Sukabumi –
Polisi menangkap H alias Delon (42), terduga pembunuh Eka Yani (33), Nan jasadnya terdeteksi tinggal kerangka di Sagaranten, Kabupaten Sukabumi, Jawa Barat. Delon juga mengirimkan kembali video viral penemuan kerangka korban ke identitas Facebook miliknya demi mengelabui publik.
detikJabar telah meluruskan sosok pemilik identitas media sosial tersebut kepada pihak kepolisian. Aparat menyetujui bahwa identitas Nan mengirimkan video Pengungsian korban itu Ialah milik pelaku, Nan sekarang telah diringkus.
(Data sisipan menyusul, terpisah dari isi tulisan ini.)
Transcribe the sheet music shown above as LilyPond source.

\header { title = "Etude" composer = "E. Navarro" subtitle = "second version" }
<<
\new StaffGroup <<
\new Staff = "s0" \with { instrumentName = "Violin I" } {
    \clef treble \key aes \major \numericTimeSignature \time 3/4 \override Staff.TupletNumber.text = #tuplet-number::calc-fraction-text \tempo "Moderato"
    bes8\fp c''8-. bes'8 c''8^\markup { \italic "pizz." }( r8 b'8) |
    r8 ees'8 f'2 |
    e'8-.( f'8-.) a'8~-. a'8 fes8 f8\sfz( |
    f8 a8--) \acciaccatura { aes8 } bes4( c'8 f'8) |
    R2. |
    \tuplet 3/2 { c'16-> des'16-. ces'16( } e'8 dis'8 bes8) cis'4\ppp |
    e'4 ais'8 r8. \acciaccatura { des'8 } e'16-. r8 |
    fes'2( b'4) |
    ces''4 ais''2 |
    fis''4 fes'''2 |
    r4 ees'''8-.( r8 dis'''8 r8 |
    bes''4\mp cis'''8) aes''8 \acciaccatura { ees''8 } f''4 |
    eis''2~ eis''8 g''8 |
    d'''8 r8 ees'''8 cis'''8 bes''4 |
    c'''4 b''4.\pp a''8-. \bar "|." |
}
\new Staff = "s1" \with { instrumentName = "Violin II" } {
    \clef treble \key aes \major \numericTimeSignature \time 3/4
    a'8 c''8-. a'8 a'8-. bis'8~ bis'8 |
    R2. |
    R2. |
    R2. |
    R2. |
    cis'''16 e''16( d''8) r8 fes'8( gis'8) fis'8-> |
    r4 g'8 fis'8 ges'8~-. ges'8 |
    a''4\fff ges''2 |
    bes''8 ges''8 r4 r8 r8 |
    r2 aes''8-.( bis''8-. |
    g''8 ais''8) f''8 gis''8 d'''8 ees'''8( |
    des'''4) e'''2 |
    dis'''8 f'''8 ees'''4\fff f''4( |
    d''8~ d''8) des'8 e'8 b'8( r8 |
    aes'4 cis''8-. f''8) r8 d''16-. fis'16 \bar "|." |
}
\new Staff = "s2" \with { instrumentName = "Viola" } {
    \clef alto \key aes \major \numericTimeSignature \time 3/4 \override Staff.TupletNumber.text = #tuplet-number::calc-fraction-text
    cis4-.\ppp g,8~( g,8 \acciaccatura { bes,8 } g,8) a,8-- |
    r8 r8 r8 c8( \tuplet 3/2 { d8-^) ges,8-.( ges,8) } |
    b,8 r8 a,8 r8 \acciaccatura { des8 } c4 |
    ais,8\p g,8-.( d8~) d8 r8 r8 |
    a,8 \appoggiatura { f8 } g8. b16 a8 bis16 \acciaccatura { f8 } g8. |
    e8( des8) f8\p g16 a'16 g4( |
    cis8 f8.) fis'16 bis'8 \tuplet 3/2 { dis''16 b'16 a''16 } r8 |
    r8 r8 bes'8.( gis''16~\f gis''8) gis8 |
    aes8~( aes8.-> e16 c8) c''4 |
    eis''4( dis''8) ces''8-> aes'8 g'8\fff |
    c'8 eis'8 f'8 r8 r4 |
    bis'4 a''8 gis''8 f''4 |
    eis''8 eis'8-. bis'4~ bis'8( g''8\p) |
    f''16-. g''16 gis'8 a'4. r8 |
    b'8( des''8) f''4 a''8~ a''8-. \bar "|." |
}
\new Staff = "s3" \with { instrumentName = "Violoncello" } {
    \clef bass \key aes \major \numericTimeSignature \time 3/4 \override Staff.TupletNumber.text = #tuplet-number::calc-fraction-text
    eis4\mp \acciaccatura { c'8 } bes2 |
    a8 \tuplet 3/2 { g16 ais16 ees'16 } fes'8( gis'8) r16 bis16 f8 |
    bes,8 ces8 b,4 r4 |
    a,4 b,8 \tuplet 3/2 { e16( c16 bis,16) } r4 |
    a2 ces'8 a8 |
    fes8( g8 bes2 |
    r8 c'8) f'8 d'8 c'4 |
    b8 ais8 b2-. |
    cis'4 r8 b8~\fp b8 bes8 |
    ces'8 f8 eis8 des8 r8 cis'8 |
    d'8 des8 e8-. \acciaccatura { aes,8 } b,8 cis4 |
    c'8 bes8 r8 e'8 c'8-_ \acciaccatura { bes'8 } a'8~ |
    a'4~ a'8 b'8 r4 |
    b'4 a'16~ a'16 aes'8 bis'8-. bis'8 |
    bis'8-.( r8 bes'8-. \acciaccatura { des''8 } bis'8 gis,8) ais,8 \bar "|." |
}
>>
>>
“Betul (sosok pengunggah video) itu pelakunya,” ungkapan Kasat Reskrim Polres Sukabumi Iptu Dudi Suharyana ketika dimintai konfirmasi terkait kepemilikan identitas tersebut, Kamis (16/7/2026).
SCROLL TO CONTINUE WITH CONTENT
Pantauan detikJabar pada Kamis (16/7/2026), Delon mengirimkan video penemuan kerangka Yani di kawasan perkebunan PT berkualitas Bumi Plantasi (IBP), Blok 17, Kampung Cimahi, Desa Sagaranten, Sekeliling dua masa Nan Lampau atau pada Selasa (14/7/2026).
tindakan pelaku tersebut langsung berbalik berperan senjata santap tuan. Begitu polisi merilis identitasnya, unggahan video tersebut langsung diserbu dan dirujak habis-habisan oleh warganet. ketika dilihat, sedikitnya Eksis 500 komentar kecaman dan ratusan tanda tertarik Nan membanjiri postingan tersebut.
Ironisnya, unggahan video dari pelaku itu dikerjakan pada masa Nan Baju ketika keluarga korban inti dirundung kecemasan bagian luar Normal. Pada Selasa (14/7/2026) itu, keluarga Yani Membikin laporan ke Polsek Sagaranten.
Keluarga Meletakkan kecurigaan tangguh bahwa kerangka Orang ber-sweater merah Nan menghebohkan Penduduk tersebut Ialah Eka Yani. Wanita Usul Kampung Sindangsari, Desa Cimenteng, Kecamatan Curugkembar, itu memang diinformasikan telah Lenyap kontak selama kelebihan dari Esa pekan terakhir.
Kecurigaan keluarga kala itu diperkuat oleh sejumlah tanda fisik tak terbantahkan Nan ditunjukkan penyidik, mulai corak busana, seuntai rambut sambung, hingga struktur kawat gigi (behel) Nan Tetap melekat pada rahang kerangka korban ketika diidentifikasi di RS Bhayangkara.